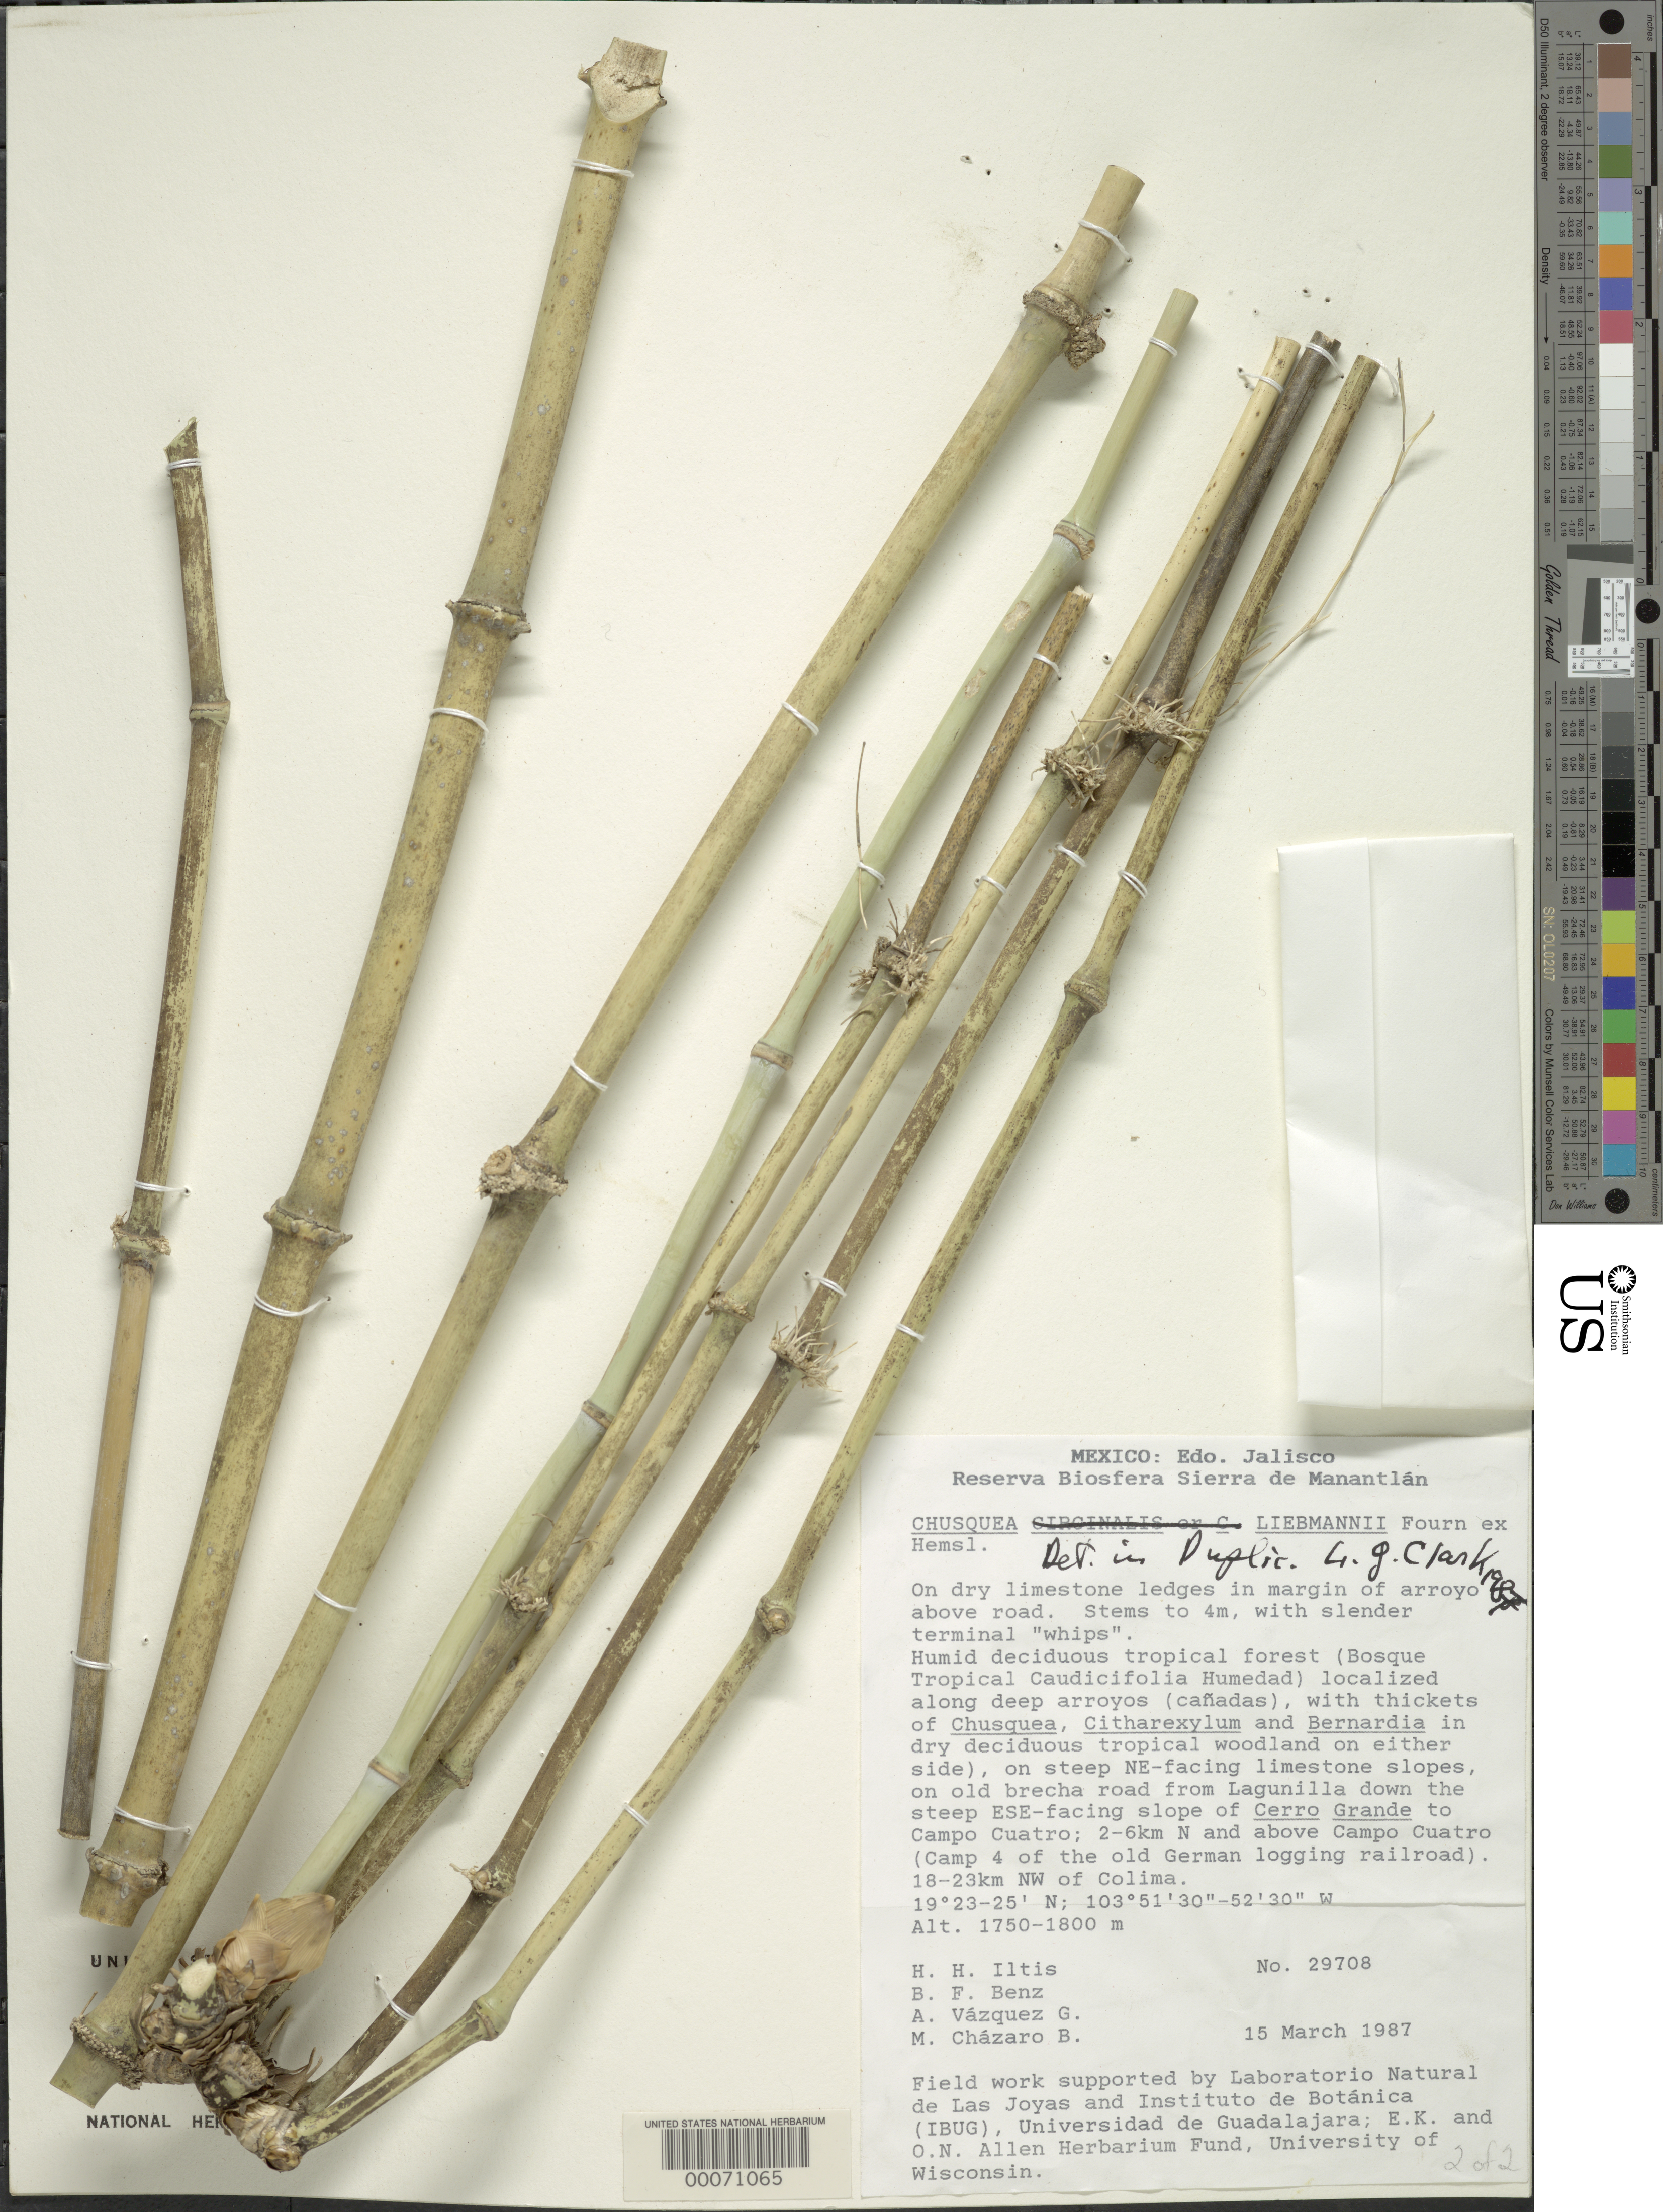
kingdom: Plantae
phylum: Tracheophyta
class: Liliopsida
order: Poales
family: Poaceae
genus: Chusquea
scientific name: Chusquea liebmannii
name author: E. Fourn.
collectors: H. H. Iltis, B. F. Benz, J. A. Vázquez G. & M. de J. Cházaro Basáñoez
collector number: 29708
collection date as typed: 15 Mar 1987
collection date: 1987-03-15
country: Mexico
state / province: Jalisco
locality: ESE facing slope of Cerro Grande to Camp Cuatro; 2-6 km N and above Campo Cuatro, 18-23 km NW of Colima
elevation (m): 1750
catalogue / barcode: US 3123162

---*---

- [TASK INSTRUCTIONS]
Retype the lines above without any change, leaving out the pictures.

- [OUTPUT FOR THIS EXERCISE]
kingdom: Plantae
phylum: Tracheophyta
class: Liliopsida
order: Poales
family: Poaceae
genus: Chusquea
scientific name: Chusquea liebmannii
name author: E. Fourn.
collectors: H. H. Iltis, B. F. Benz, J. A. Vázquez G. & M. de J. Cházaro Basáñoez
collector number: 29708
collection date as typed: 15 Mar 1987
collection date: 1987-03-15
country: Mexico
state / province: Jalisco
locality: ESE facing slope of Cerro Grande to Camp Cuatro; 2-6 km N and above Campo Cuatro, 18-23 km NW of Colima
elevation (m): 1750
catalogue / barcode: US 3123162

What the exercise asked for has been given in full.